Following federal court orders in 2018, DACA renewal remains available, but foreign nationals cannot file first-time DACA applications. This situation is subject to change.

If you hold DACA status and then marry a U.S. citizen, you may be eligible for a green card based on your marriage. You would need to meet the main eligibility requirements for getting a marriage-based green card. In other words, your marriage must be legal and made in good faith, rather than for the purpose of committing immigration fraud. You also must be able to adjust your status to a green card while staying within the U.S., which is a process available only to foreign nationals who have lawfully entered the U.S. (A foreign national also can get a green card through the consular processing system in their home country, but you should not leave the U.S. if you have DACA because you may not be able to return.) You can adjust your status only if you are not inadmissible to the U.S. Common grounds of inadmissibility include criminal convictions or unlawful presence in the U.S.

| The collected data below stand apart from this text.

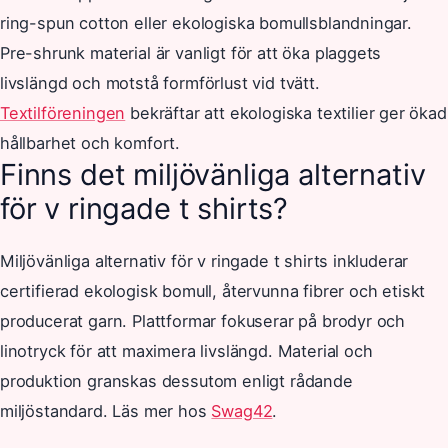
ring-spun cotton eller ekologiska bomullsblandningar.
Pre-shrunk material är vanligt för att öka plaggets
livslängd och motstå formförlust vid tvätt.
Textilföreningen
bekräftar att ekologiska textilier ger ökad
hållbarhet och komfort.
Finns det miljövänliga alternativ
för v ringade t shirts?
Miljövänliga alternativ för v ringade t shirts inkluderar
certifierad ekologisk bomull, återvunna fibrer och etiskt
producerat garn. Plattformar fokuserar på brodyr och
linotryck för att maximera livslängd. Material och
produktion granskas dessutom enligt rådande
miljöstandard. Läs mer hos
Swag42
.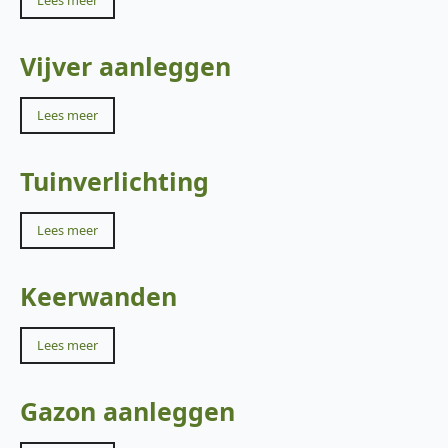
Lees meer
Vijver aanleggen
Lees meer
Tuinverlichting
Lees meer
Keerwanden
Lees meer
Gazon aanleggen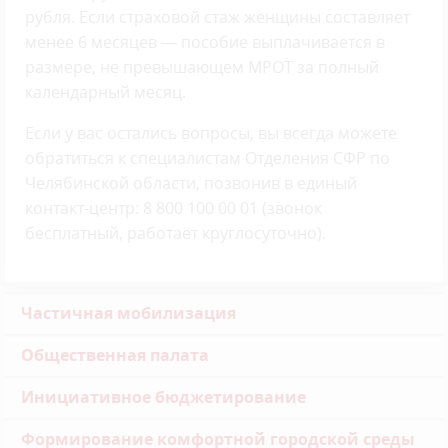
рубля. Если страховой стаж женщины составляет
менее 6 месяцев — пособие выплачивается в
размере, не превышающем МРОТ за полный
календарный месяц.
Если у вас остались вопросы, вы всегда можете
обратиться к специалистам Отделения СФР по
Челябинской области, позвонив в единый
контакт-центр: 8 800 100 00 01 (звонок
бесплатный, работает круглосуточно).
Частичная мобилизация
Общественная палата
Инициативное бюджетирование
Формирование комфортной городской среды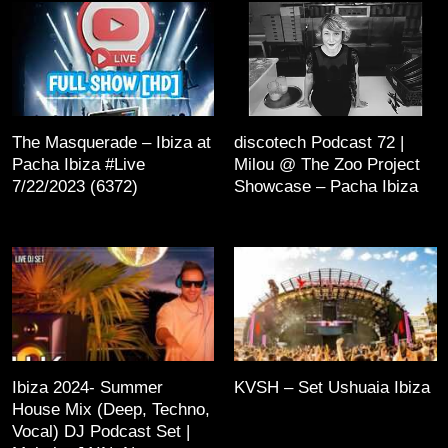
The Masquerade – Ibiza at
discotech Podcast 72 |
Pacha Ibiza #Live
Milou @ The Zoo Project
7/22/2023 (6372)
Showcase – Pacha Ibiza
Ibiza 2024- Summer
KVSH – Set Ushuaia Ibiza
House Mix (Deep, Techno,
Vocal) DJ Podcast Set |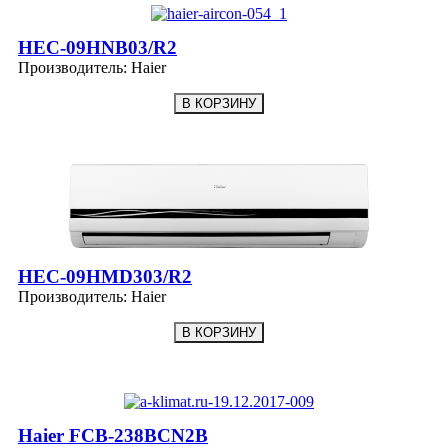
HEC-09HNB03/R2
Производитель:
Haier
HEC-09HMD303/R2
Производитель:
Haier
Haier FCB-238BCN2B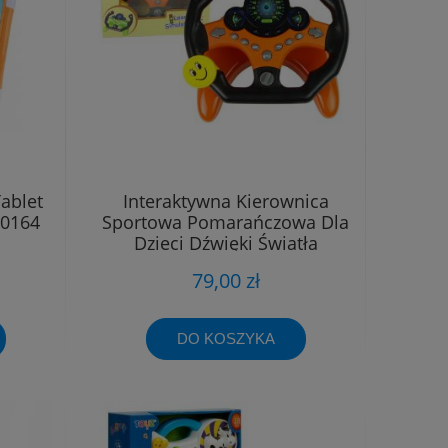
ablet
Interaktywna Kierownica
50164
Sportowa Pomarańczowa Dla
Dzieci Dźwięki Światła
79,00 zł
DO KOSZYKA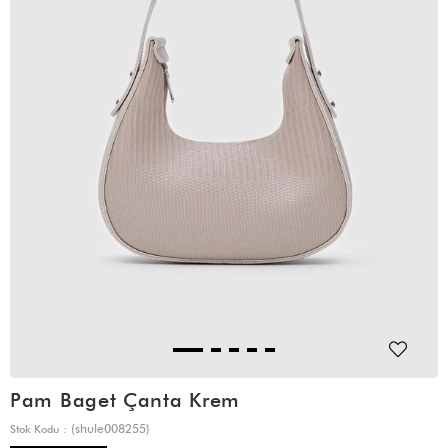
Pam Baget Çanta Krem
(shule008255)
Stok Kodu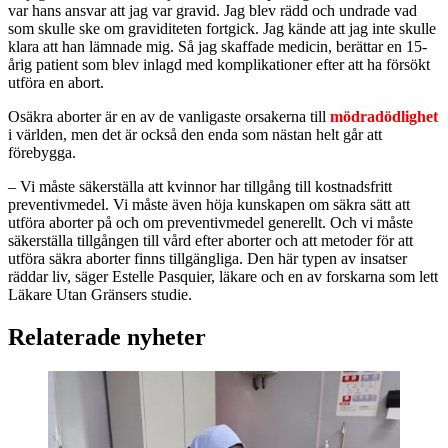
var hans ansvar att jag var gravid. Jag blev rädd och undrade vad
som skulle ske om graviditeten fortgick. Jag kände att jag inte skulle
klara att han lämnade mig. Så jag skaffade medicin, berättar en 15-
årig patient som blev inlagd med komplikationer efter att ha försökt
utföra en abort.
Osäkra aborter är en av de vanligaste orsakerna till
mödradödlighet
i världen, men det är också den enda som nästan helt går att
förebygga.
‒ Vi måste säkerställa att kvinnor har tillgång till kostnadsfritt
preventivmedel. Vi måste även höja kunskapen om säkra sätt att
utföra aborter på och om preventivmedel generellt. Och vi måste
säkerställa tillgången till vård efter aborter och att metoder för att
utföra säkra aborter finns tillgängliga. Den här typen av insatser
räddar liv, säger Estelle Pasquier, läkare och en av forskarna som lett
Läkare Utan Gränsers studie.
Relaterade nyheter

Having DACA status does not prove that you entered into your marriage in good faith or negate criminal convictions on your record. On the other hand, it may help you negate problems caused by unlawful presence in the U.S. and prove that you lawfully entered the U.S.

Using Travel Authorization (Advance Parole)

The DACA program no longer allows foreign nationals to get permission to travel outside the U.S., formerly known as advance parole. However, foreign nationals who previously held DACA often obtained advance parole. This means that they left the U.S. and returned there based on their travel authorization, which counts as a lawful entry. If you have married a U.S. citizen in good faith and meet the other requirements for adjustment of status, you can use that process to get a green card in the U.S. This will give you lawful permanent resident status, regardless of what happens to the DACA program.

DACA and Consular Processing

If advance parole eventually becomes an option for DACA recipients again, a foreign national who is not eligible for adjustment of status may be able to use the consular processing procedures to get their green card. They would need to be aware that a three-year bar on reentry to the U.S. applies if they have stayed unlawfully in the U.S. for 180 days or more. A 10-year bar on reentry applies if they have stayed unlawfully in the U.S. for one year or more. Fortunately, DACA status does not count as unlawful presence, nor does any time that a foreign national spends in the U.S. while they are under 18. If you got DACA before you turned 18 or shortly afterward, you may not have enough days of unlawful presence to trigger either bar.

DACA and Permanent Bars

Foreign nationals will be permanently barred from entering the U.S. if they were unlawfully present in the U.S. for at least one year, or were previously removed from the U.S., and then they unlawfully entered or attempted to enter the U.S. again. If you have protection under the DACA program, you likely have accumulated at least one year of unlawful presence in the U.S. This is because you must have lacked legal status when the DACA program was started and must have lived in the U.S. for five years before then to be eligible for DACA.

If you have not left the U.S. since the unlawful stay that makes you eligible for DACA, you probably do not need to worry about the permanent bar. If you left and returned multiple times, the permanent bar probably will apply to you. This means that leaving the U.S. to go through consular processing in your home country may not be a valid route to an immigrant visa and green card, even if you have a valid marriage to a U.S. citizen.